| RECORDS SHOWN |
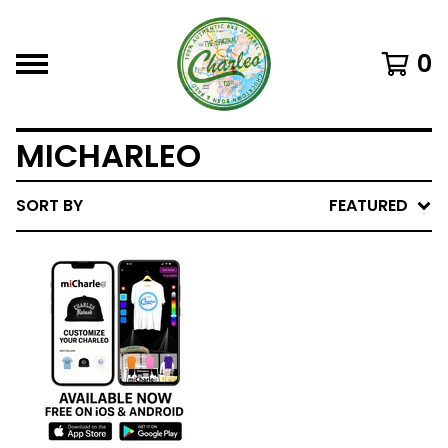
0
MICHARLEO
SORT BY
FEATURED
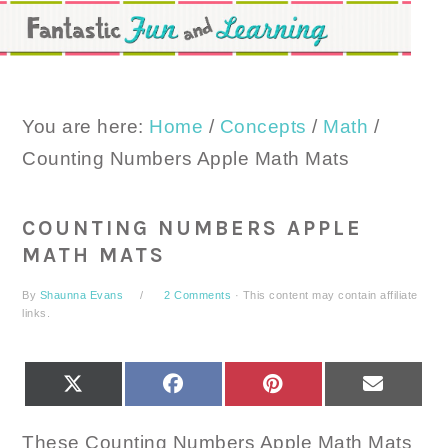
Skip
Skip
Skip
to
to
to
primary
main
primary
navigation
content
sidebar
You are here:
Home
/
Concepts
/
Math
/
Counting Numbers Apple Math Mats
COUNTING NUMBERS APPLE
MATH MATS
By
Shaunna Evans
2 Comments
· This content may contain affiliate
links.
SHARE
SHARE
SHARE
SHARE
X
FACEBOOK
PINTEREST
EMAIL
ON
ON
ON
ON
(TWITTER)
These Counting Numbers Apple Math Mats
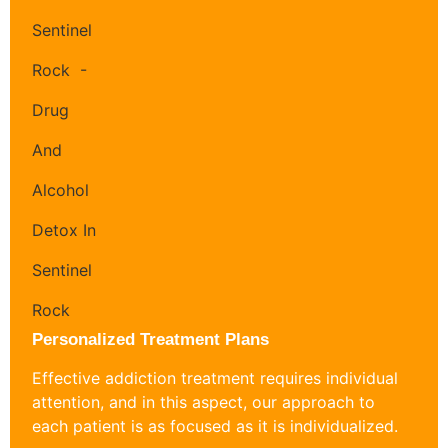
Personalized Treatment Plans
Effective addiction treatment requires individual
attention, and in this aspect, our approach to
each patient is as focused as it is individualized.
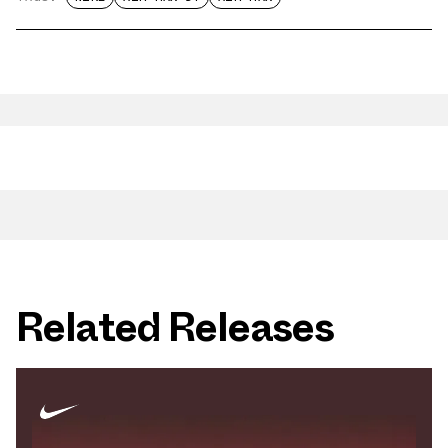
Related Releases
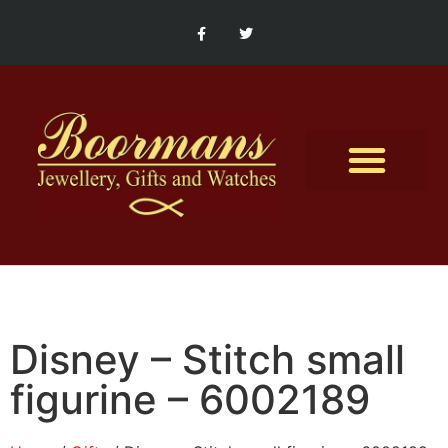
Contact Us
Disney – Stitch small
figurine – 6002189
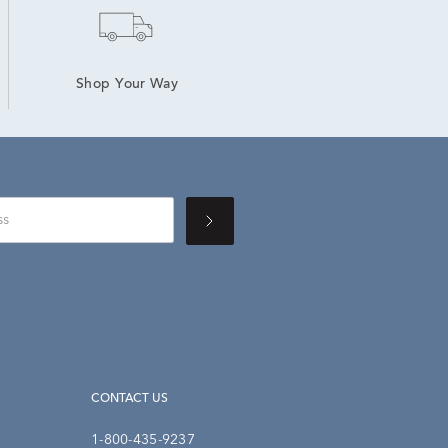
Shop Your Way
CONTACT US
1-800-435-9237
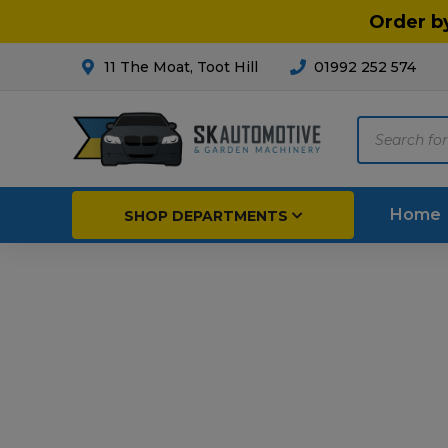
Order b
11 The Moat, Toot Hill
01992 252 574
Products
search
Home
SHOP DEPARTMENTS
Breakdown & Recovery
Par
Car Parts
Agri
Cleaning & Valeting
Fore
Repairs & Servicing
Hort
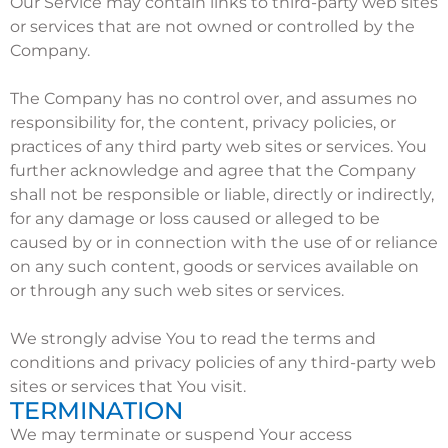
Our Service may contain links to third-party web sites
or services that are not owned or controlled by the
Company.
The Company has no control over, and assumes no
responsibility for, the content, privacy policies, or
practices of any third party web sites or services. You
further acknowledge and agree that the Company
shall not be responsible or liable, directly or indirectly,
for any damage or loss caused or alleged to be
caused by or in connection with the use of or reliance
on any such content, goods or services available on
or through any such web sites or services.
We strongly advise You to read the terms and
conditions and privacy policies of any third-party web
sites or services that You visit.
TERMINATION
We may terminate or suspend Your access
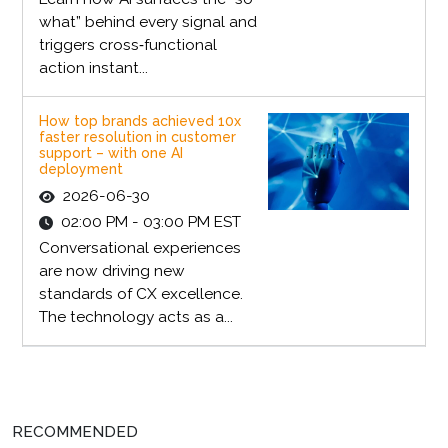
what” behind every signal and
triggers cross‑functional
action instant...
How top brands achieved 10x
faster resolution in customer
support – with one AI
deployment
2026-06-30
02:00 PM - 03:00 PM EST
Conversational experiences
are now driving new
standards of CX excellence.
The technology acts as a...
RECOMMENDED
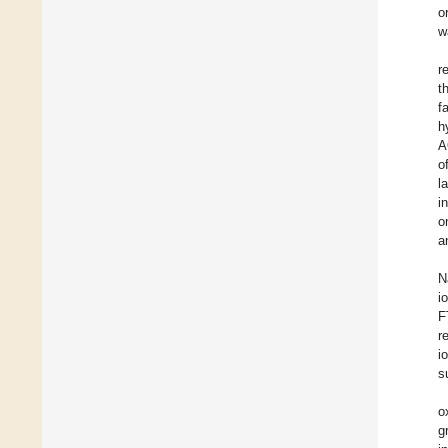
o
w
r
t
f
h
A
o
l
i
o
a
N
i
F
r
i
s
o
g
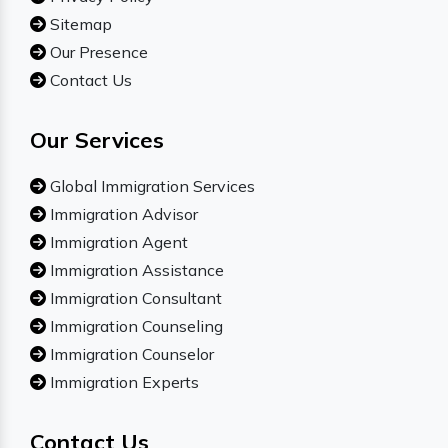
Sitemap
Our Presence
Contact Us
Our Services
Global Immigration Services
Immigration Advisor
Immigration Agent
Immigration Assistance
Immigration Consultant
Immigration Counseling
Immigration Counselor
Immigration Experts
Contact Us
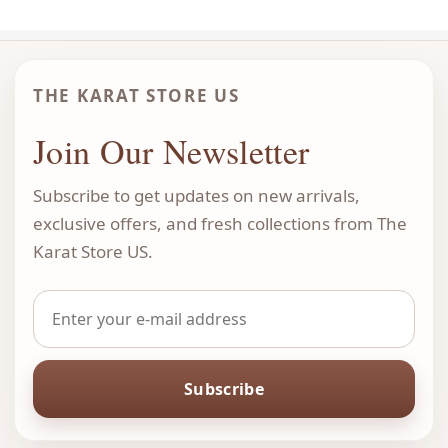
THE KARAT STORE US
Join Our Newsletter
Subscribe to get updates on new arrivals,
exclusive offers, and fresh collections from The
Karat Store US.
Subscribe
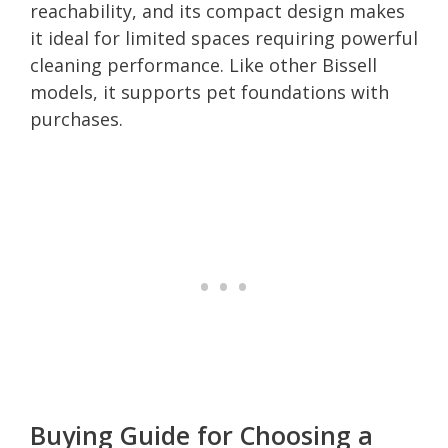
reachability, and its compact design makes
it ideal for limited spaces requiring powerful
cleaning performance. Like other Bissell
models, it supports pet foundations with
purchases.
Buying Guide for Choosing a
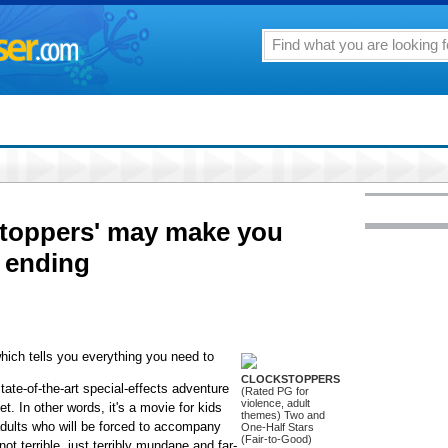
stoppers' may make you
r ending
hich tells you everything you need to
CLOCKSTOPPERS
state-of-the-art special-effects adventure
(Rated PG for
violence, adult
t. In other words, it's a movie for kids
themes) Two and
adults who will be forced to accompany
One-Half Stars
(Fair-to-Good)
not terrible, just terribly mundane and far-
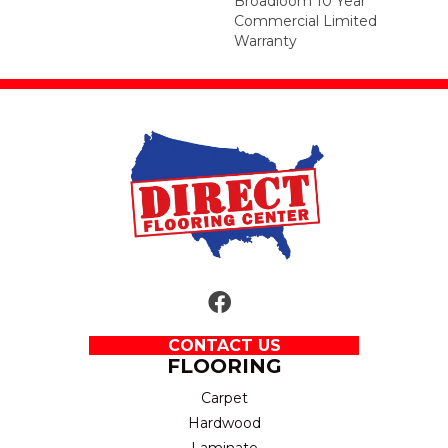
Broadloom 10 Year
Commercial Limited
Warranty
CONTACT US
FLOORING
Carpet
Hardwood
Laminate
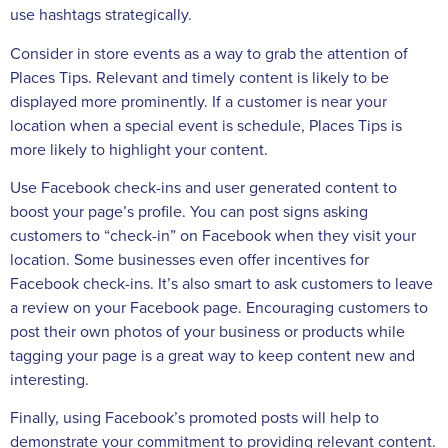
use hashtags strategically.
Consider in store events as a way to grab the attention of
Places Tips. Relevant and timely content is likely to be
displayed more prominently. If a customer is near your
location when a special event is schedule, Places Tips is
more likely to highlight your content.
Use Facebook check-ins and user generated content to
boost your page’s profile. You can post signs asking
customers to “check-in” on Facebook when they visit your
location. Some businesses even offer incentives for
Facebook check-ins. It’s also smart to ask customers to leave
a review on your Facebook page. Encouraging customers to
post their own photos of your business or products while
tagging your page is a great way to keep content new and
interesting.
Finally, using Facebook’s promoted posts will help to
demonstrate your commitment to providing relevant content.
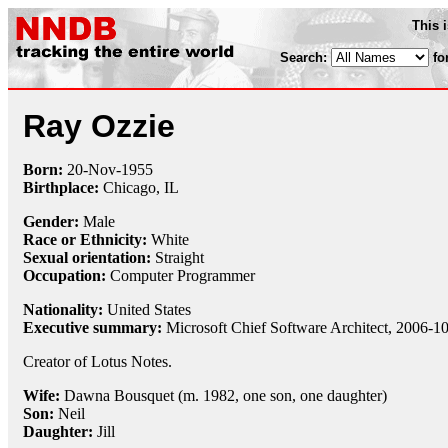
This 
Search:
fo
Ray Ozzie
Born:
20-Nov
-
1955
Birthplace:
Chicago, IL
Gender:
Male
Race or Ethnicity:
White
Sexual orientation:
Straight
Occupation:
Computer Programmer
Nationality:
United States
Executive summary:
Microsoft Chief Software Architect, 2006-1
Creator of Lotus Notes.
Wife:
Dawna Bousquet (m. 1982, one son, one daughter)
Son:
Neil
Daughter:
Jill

...

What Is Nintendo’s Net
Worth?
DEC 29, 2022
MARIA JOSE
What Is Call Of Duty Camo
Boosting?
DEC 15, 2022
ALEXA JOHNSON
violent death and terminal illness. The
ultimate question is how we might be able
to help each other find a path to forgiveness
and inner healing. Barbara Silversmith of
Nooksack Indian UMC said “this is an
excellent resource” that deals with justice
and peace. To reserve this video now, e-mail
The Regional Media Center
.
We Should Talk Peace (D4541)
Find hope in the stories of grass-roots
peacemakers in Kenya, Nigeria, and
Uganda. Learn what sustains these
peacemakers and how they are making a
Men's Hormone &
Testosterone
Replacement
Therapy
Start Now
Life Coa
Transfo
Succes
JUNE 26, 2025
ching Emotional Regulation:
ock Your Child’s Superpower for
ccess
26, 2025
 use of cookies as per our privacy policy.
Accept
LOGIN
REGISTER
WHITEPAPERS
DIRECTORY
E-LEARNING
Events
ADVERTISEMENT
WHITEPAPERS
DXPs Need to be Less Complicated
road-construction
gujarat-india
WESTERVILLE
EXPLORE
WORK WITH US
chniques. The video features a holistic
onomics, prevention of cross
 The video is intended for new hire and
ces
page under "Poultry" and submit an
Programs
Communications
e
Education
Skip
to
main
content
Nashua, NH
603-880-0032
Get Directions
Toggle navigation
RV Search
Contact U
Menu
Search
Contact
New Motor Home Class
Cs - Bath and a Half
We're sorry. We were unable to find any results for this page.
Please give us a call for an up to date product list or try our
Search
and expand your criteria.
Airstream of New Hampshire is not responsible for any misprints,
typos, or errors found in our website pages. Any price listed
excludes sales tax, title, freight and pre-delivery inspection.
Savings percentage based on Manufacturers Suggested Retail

| EXERCISE |
Begin at the line that has "Personalized Treatment Plans" in the entries and stop after the line that has "1-800-435-9237". Write those lines out again with "figurine" changed to "statuette" and everything else kept the same, leaving out the pictures.

| REPLY TO THE EXERCISE |
Personalized Treatment Plans
Effective addiction treatment requires individual
attention, and in this aspect, our approach to
each patient is as focused as it is individualized.
Related Releases
Contact Us
Disney – Stitch small
statuette – 6002189
Shop Your Way
CONTACT US
1-800-435-9237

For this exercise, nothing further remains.